▸ WHAT IS NEEDED
Among the entries below, find each line with "that" and show it.

▸ THE DATA

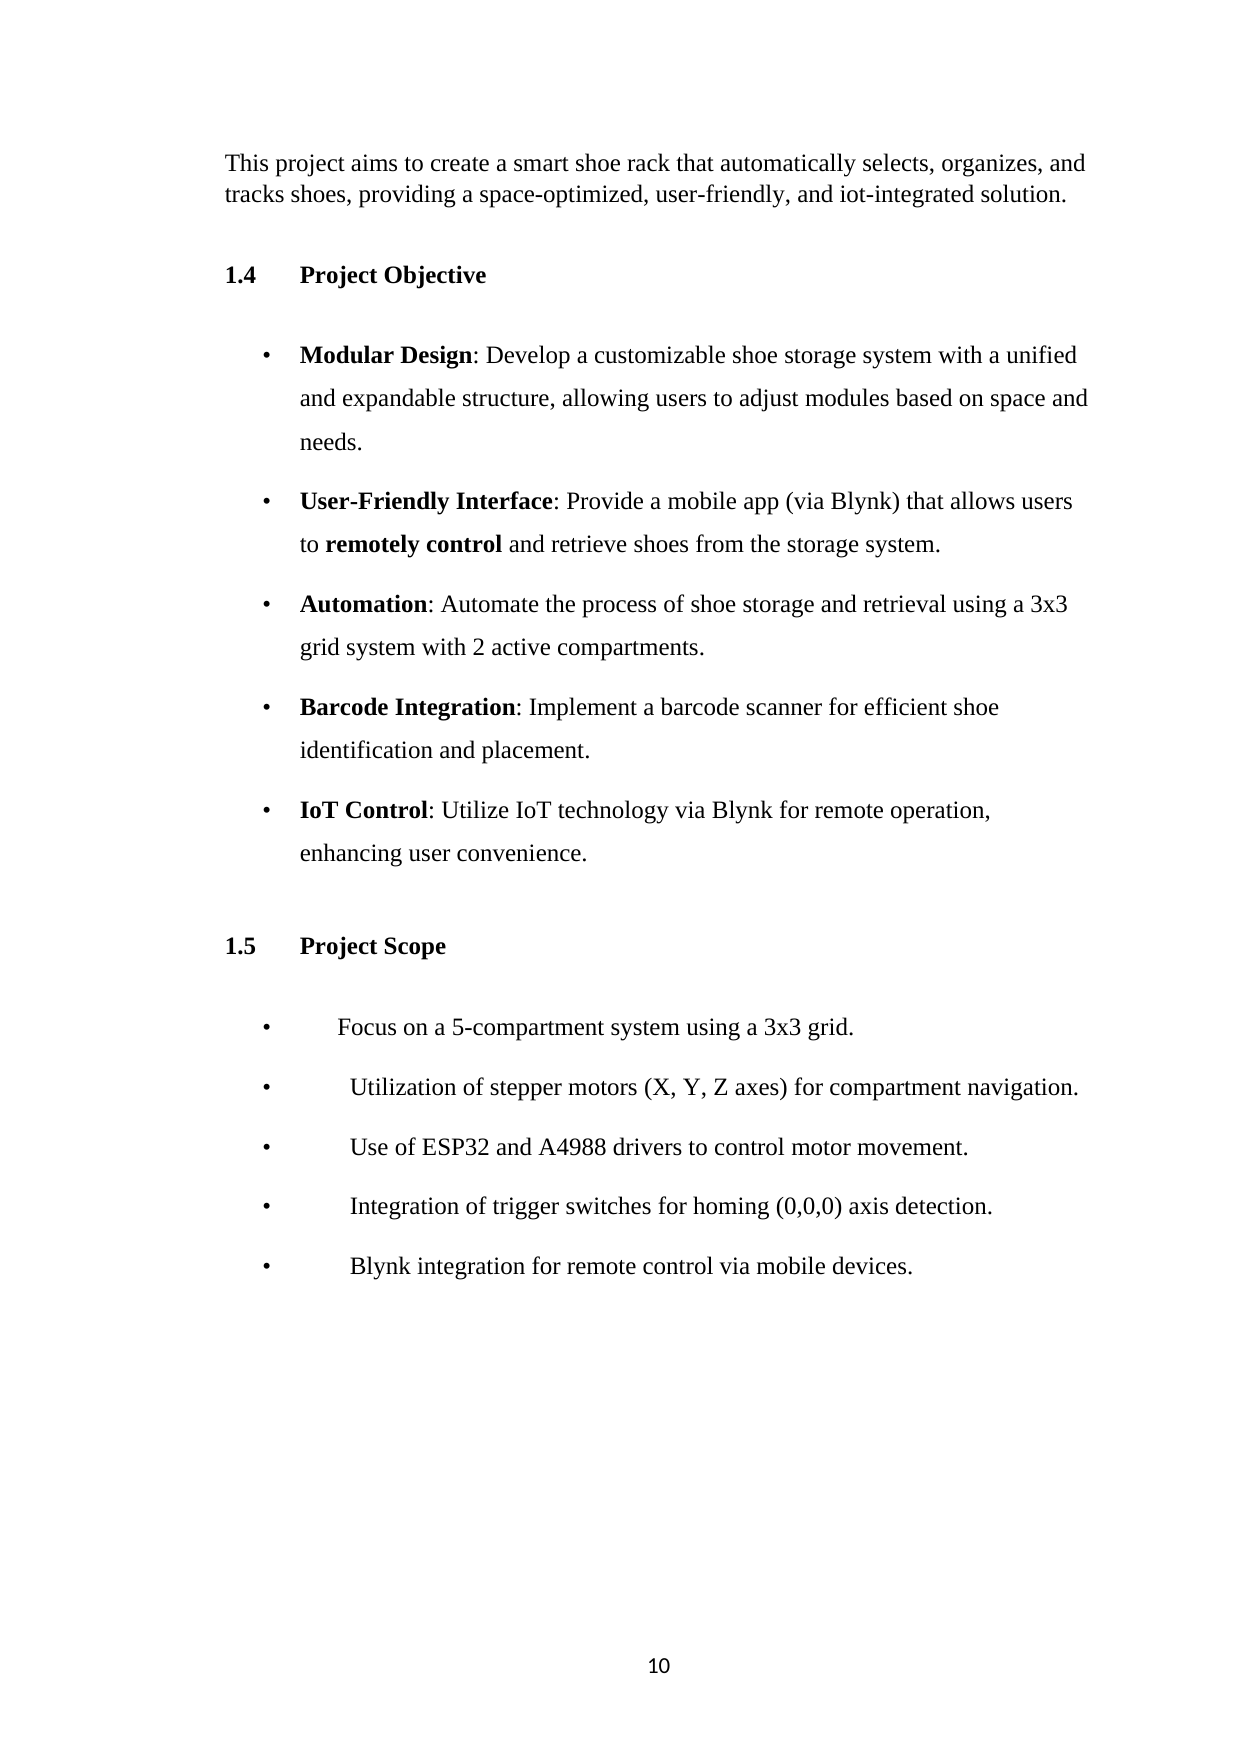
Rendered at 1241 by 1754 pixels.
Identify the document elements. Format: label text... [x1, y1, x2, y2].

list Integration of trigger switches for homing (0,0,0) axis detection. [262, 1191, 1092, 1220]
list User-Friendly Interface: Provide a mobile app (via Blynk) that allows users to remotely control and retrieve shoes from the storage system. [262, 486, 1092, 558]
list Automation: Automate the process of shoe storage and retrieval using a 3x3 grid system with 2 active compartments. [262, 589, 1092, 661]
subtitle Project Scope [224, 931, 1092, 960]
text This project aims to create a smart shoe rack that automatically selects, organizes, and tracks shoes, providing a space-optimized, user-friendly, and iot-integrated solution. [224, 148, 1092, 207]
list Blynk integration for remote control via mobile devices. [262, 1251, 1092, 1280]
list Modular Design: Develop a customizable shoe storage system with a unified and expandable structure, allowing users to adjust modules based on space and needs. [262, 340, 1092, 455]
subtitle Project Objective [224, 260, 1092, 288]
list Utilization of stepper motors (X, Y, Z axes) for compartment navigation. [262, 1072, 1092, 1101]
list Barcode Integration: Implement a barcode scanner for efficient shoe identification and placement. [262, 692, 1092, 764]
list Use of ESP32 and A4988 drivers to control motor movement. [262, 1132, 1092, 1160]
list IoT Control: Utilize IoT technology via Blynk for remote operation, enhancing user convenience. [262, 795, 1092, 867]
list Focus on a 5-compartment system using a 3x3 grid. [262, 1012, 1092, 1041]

▸ RESPONSE AREA
list User-Friendly Interface: Provide a mobile app (via Blynk) that allows users to remotely control and retrieve shoes from the storage system. [262, 486, 1092, 558]
text This project aims to create a smart shoe rack that automatically selects, organizes, and tracks shoes, providing a space-optimized, user-friendly, and iot-integrated solution. [224, 148, 1092, 207]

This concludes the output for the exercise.